YOUR OBJECTIVE:
Extract each line of the items below that contains the string "clock". Case counts, so a different capitalization is not a match.

━━━━━ DATA IN THIS EXERCISE

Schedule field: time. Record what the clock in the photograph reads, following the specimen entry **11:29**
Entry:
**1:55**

━━━━━━━━━━
━━━━━ DATA IN THIS EXERCISE

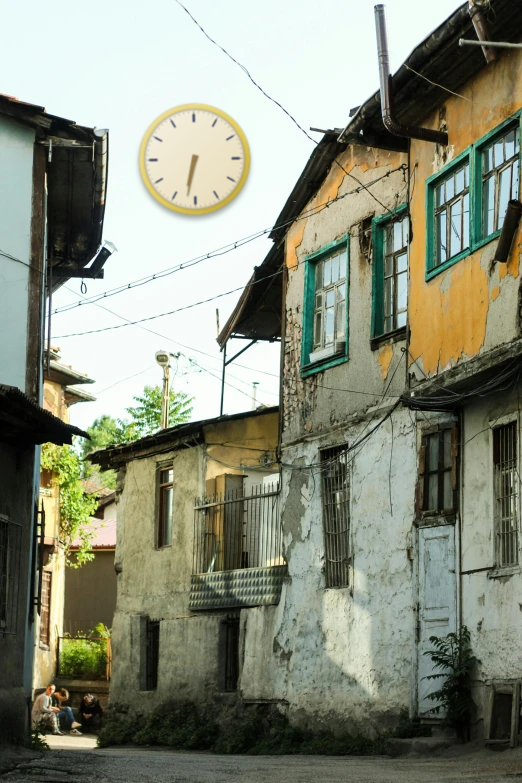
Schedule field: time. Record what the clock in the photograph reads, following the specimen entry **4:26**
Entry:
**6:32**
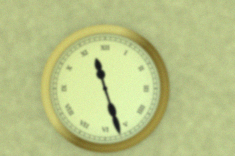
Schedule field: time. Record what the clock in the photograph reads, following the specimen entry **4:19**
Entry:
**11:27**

━━━━━━━━━━

RESPONSE TO THE TASK:
Schedule field: time. Record what the clock in the photograph reads, following the specimen entry **11:29**
Schedule field: time. Record what the clock in the photograph reads, following the specimen entry **4:26**
Schedule field: time. Record what the clock in the photograph reads, following the specimen entry **4:19**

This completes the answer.